*Images with localized body landmarks*:
+ + + +
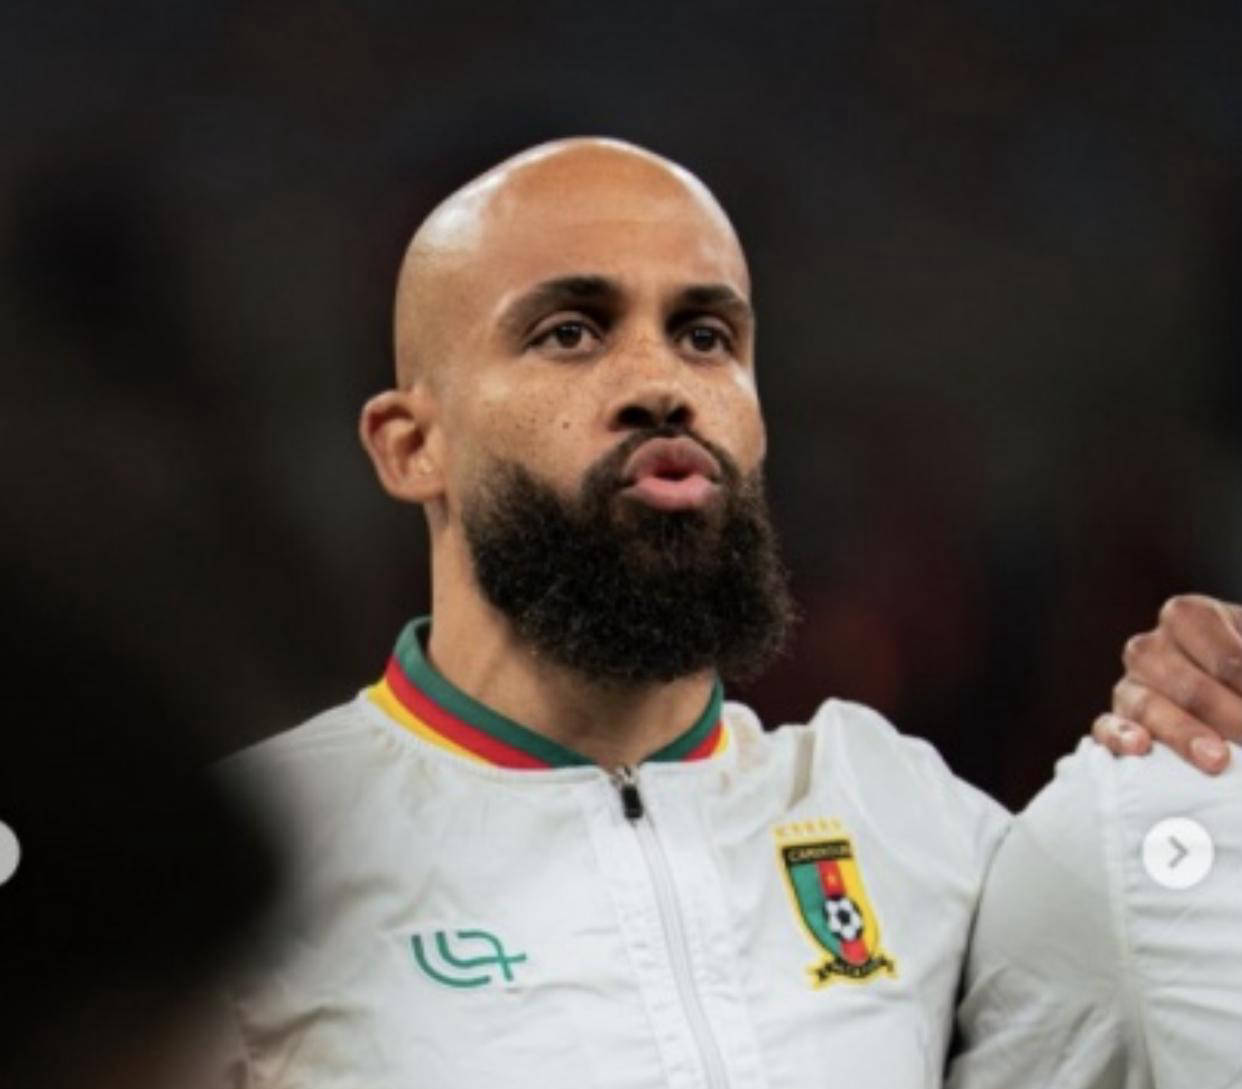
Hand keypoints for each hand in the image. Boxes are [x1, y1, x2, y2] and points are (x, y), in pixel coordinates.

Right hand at [1093, 594, 1241, 772]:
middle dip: (1225, 712)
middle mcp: (1151, 647)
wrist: (1224, 689)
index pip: (1213, 642)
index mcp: (1188, 616)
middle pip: (1182, 679)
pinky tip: (1140, 747)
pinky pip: (1105, 727)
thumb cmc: (1238, 673)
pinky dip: (1120, 736)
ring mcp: (1129, 686)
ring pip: (1146, 705)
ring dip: (1184, 733)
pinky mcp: (1115, 722)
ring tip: (1217, 760)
+ + + +
*WHAT TO DO*:
Repeat the records verbatim, excluding pictures.

*SOLUTION BELOW*:
Hand keypoints for each hand in the image. Boxes are [x1, y1, x2, y2] and points are (x, y), in pixel coordinates.

Right hand at [1093, 594, 1241, 772]:
middle dip: (1225, 712)
middle mcp: (1151, 647)
wrist: (1224, 689)
index pip: (1213, 642)
index mcp: (1188, 616)
middle pip: (1182, 679)
pinky tip: (1140, 747)
pinky pip: (1105, 727)
thumb cmc: (1238, 673)
pinky dip: (1120, 736)
ring mcp: (1129, 686)
ring pip: (1146, 705)
ring dip: (1184, 733)
pinky mcp: (1115, 722)
ring tip: (1217, 760)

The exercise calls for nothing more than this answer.